25 January 2008

How Many Support Single-Payer?

Do pundits and politicians misstate the facts or lie about single-payer and the U.S. healthcare system? Is it because they're uninformed or because they figure they can get away with it?

Steven Maviglio writes about "Single-Payer Dreamland" that "single payer polls in either single digits or low double-digits when Californians are asked what type of health care system they want. Its proponents are vocal, yet few."

Does he also think there were WMDs in Baghdad and that global warming, if it exists, is caused by sunspots?

A number of polls show something quite different than such low support both nationally and in California. Here's a national one by Gallup.
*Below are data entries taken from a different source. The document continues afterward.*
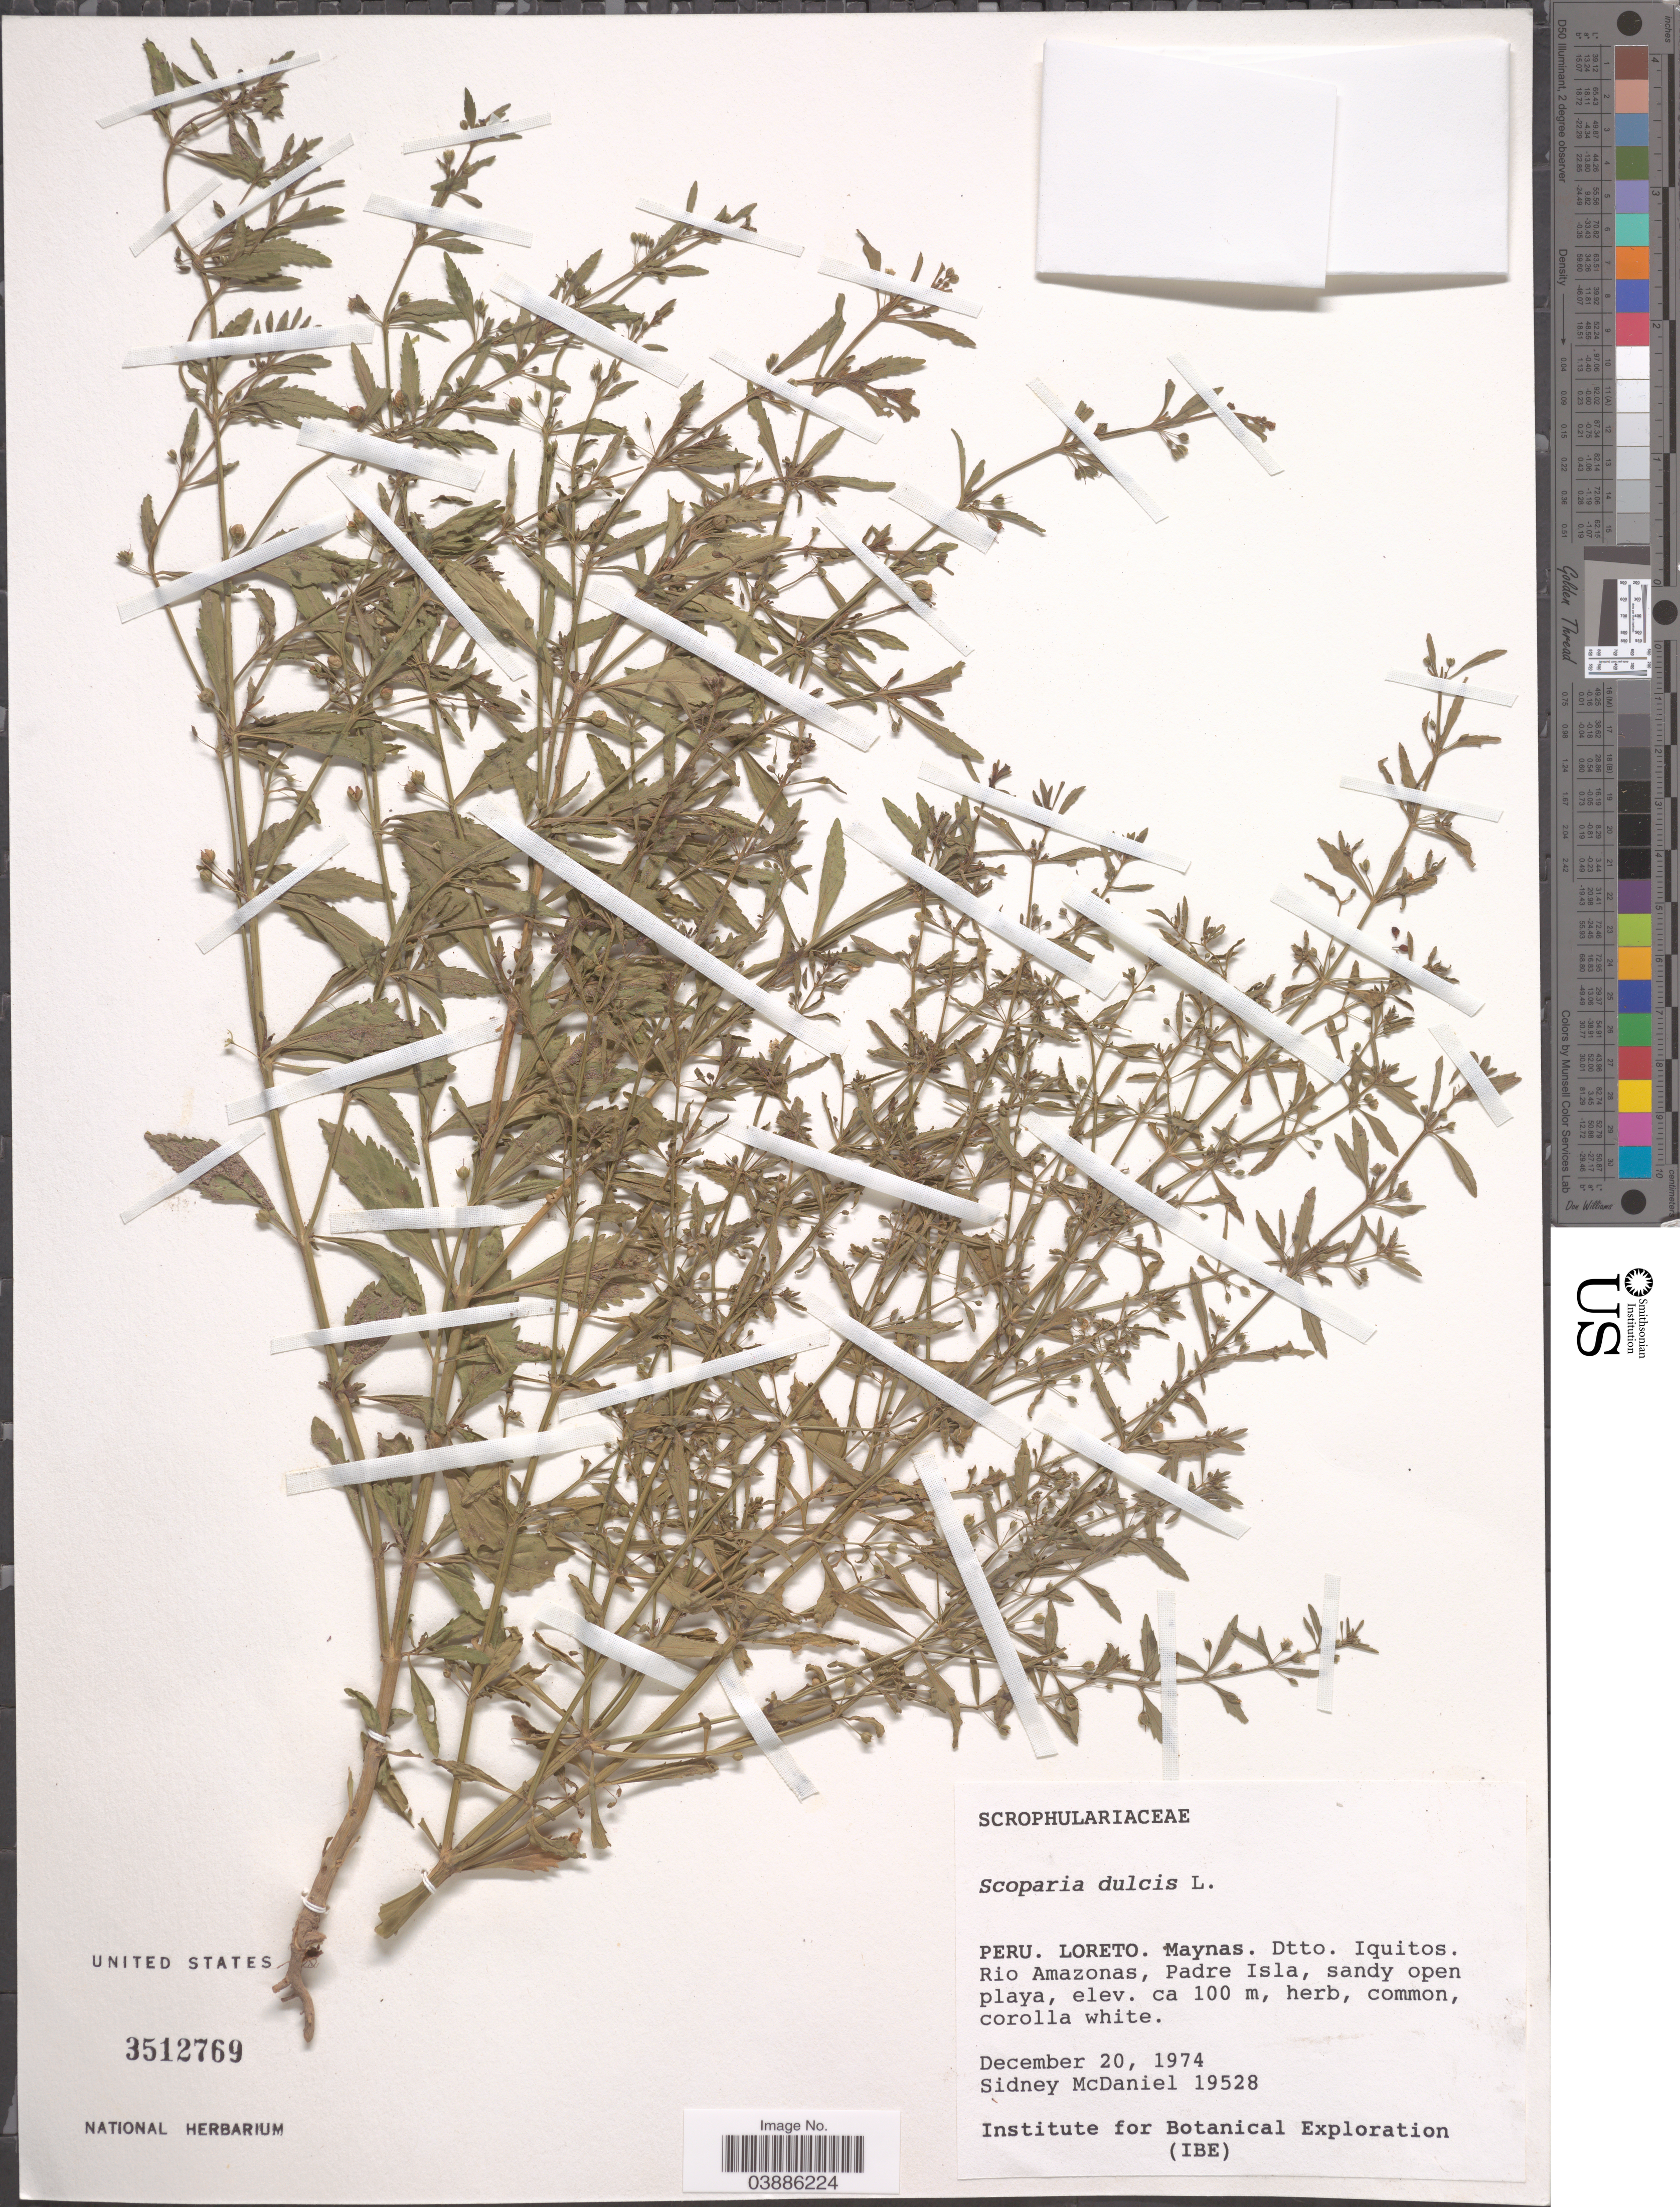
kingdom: Plantae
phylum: Tracheophyta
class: Magnoliopsida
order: Lamiales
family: Plantaginaceae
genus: Scoparia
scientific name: Scoparia dulcis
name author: L.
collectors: S. McDaniel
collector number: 19528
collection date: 1974-12-20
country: Peru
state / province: Loreto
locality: Maynas. Ctto. Iquitos. rio Amazonas, Padre Isla.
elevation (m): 100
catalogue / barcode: US 3512769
It showed that in November 2007, 41 percent of Americans were in favor of "replacing the current health care system with a new government run health care system," and 48 percent favored "maintaining the current system based mostly on private health insurance." 11 percent weren't sure.

In 2006, it was 39 percent wanting a government system; in 2005, 41 percent; in 2004, just 32 percent; in 2003, 38 percent; in 2001, 33 percent. Those wanting to retain our current for-profit system have declined from 61 percent to 48 percent, with "don't know" rising from 6 percent to 11 percent.

The bigger changes came not between 2001 and today, but rather between 1987. In 1987, answering the open-ended question of what was "the most urgent health problem facing this country at the present time?" only 1 percent said costs. (68 percent said AIDS/HIV.) Today 26 percent say costs. Then, nobody mentioned access as a problem. In the November 2007 poll, 30 percent came up with access.

A number of other resources as well show it's either uninformed or dishonest to suggest only a tiny minority of Americans support single-payer.

1 comment:

Batocchio said...

Nice fact-checking... and good blog title, too.